Who should get tested?
Most women aren’t advised to get tested for BRCA mutations, but if you have concerns, you should talk to your doctor. There are a few signs that put you in a higher risk category, so testing is usually only done if one or many of these are true for you:
- You have had breast cancer before
- You have a relative with a BRCA mutation
- You have a family member who has had breast cancer
- There have been multiple cases of cancer in your family
- There have been cases of rare cancer in your family; here are just some examples
- You’re of Ashkenazi Jewish ancestry (1 in 40 Ashkenazi Jewish women carry a BRCA mutation)
If your doctor determines that a test would be useful knowledge, all that is needed is a blood or saliva sample to spot a BRCA mutation. Before and after your test, you’ll meet with a genetic counselor who can clarify what your results mean.
What does it mean to be “BRCA positive”?
When there is a mutation found in a BRCA gene, it will show up on the test as a positive result. It may also state that the variant is “pathogenic” or “likely pathogenic”. It’s important to realize that even with a positive result, it doesn’t mean for certain that you’ll be diagnosed with cancer at some point. While only 1 in 400 people carry mutations in either of these two genes, those who have it have a higher risk of developing these cancers:
- Ovarian cancer
- Prostate cancer
- Pancreatic cancer
- Breast cancer
Women who are BRCA positive have a 45-85% chance of developing breast cancer within their lifetime! Though these are worrying statistics, keep in mind that a solid early detection plan is an incredibly powerful tool. It’s normal not to know how to feel or what to do if you are BRCA positive. Depending on your doctor, they may order yearly screenings from a younger age. Mammograms, ultrasound, and MRI scans may all be more frequent for BRCA-positive women. You might be prescribed a breast cancer-preventing drug like Tamoxifen.
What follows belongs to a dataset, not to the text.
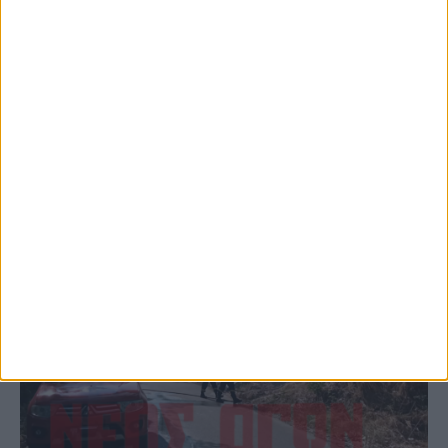
Παρανάλωμα του πυρός έγινε ΙΧ έξω από
το Μορφοβούνι, έσπευσε η Πυροσβεστική
(ΦΩΤΟ)
ΚΑΡΔΙΤΣΑ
Some women choose to get preventative double mastectomies to reduce the risk by 90%. Some choose to remove their ovaries and fallopian tubes to reduce the risk of both ovarian and breast cancers. Any major changes to your body should be thoroughly discussed with a genetic counselor.
Lastly, if you are positive, the child has a 50% chance of inheriting the mutated BRCA gene. Full siblings of a BRCA-positive person have a 50% chance of having it as well.
What to know if you’ve already had breast cancer
If you’ve already had breast cancer, you may be encouraged by your doctor to get genetically tested. l. Recurring cancer is more likely to happen in BRCA-positive women. A certain form of breast cancer called triple negative breast cancer has been linked directly to mutations in the BRCA1 gene. It doesn’t respond well to hormone therapy, but chemotherapy has been shown to be more effective.
Knowing your genetic makeup may just prove to be a crucial part of early detection and treatment. Yet, remember that only 3% of all women who’ve experienced breast cancer have inherited gene mutations of BRCA1 or BRCA2. So, while there is still a high likelihood that you do not carry mutated genes, you can at least inform others on what to do if you are BRCA positive. Every step towards fighting breast cancer in any way possible is a step in the right direction!